One area where I frequently feel the Holy Spirit’s conviction and correction is when I’m driving.  I’m not an aggressive driver, but I tend to be very passionate about what is fair and correct on the road.  If traffic is barely moving because two lanes are merging into one, God help you if you attempt to illegally drive down the shoulder and force your way back in and get further ahead. I’m the vehicle attempting to straddle the right lane and the shoulder to keep you from doing it, while making sure of course to stay out of the way of emergency vehicles. Circumstances like that get me all cranked up and very focused on protecting my rights. While there’s no question that cutting in front of others is wrong, and driving on the shoulder is illegal, being obsessed with making sure my rights are not violated in something as inconsequential as traffic is also wrong. If Jesus willingly laid down His divine rights to put on human flesh, He probably wouldn’t make a big deal out of a car cutting Him off. Jesus probably wouldn’t straddle two lanes to keep someone from getting ahead. He would probably make room for them fulling realizing that the anger of man does not accomplish the righteousness of God. For some reason, getting behind the wheel prompts me to look at other drivers more as adversaries than people loved by God. What does it cost me to slow down and let someone move into the lane ahead of me? But that’s not the way I think. In the same way I programmed myself to say, “Sorry, I can’t,” to the homeless man, I tend to go on autopilot behind the wheel – making sure no other drivers take advantage of me. For me, this is literally where the rubber meets the road. Do I drive the way Jesus would? Why not? If I’m honest, I have to admit it’s because I’m selfish.

Human nature and selfishness go hand in hand, but God calls us to die to self and follow His example. Ephesians 4: 22-24 says, “You were taught, with regard to your former way of life, to put off your old self, which is being corrupted by its deceitful desires, to be made new in the attitude of your minds; and to put on the new self, created to be like God in true righteousness and holiness.”

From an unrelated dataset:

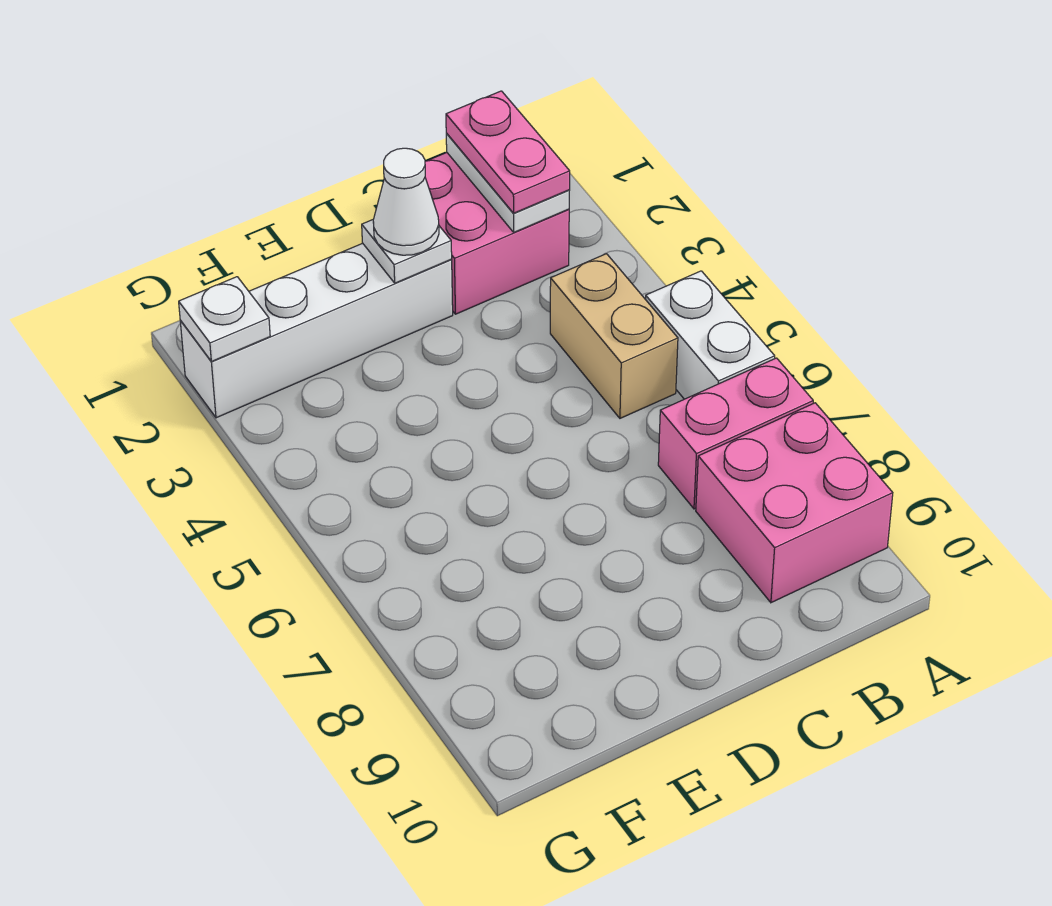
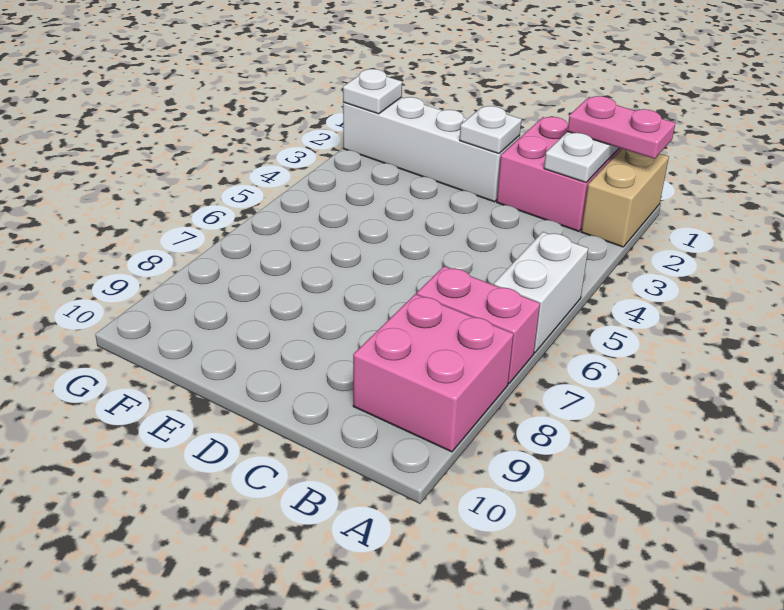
pink 1x2 plate [446,91,570,213] -> pink 1x2 plate turned to [567,96,675,159]
tan 1x2 brick [550,254,678,418] -> tan 1x2 brick moved to [581,149,669,247]
white 1x1 cone [373,148,439,255] -> none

Like so many scriptures, this makes complete sense and is simple, but in no way is it easy! God knows it isn’t and in His grace, He works on me in small increments I can handle. So being made new in the attitude of my mind in areas like driving or dealing with homeless people asking for help may seem trivial compared to issues of much greater importance. But I have to believe that if I could put on the new self in such small everyday ways, I’d be more likely to get it right when a serious challenge comes along. I have no doubt that God is using these situations to convict me of my wrong attitudes and to refine me to become a little more like Jesus. He knows my weakness and reminds me that, “His grace is sufficient for me and that His power is perfected in my weakness.” That kind of grace is exactly what I need and the only hope I have of fulfilling His ultimate purpose of conforming me to His image.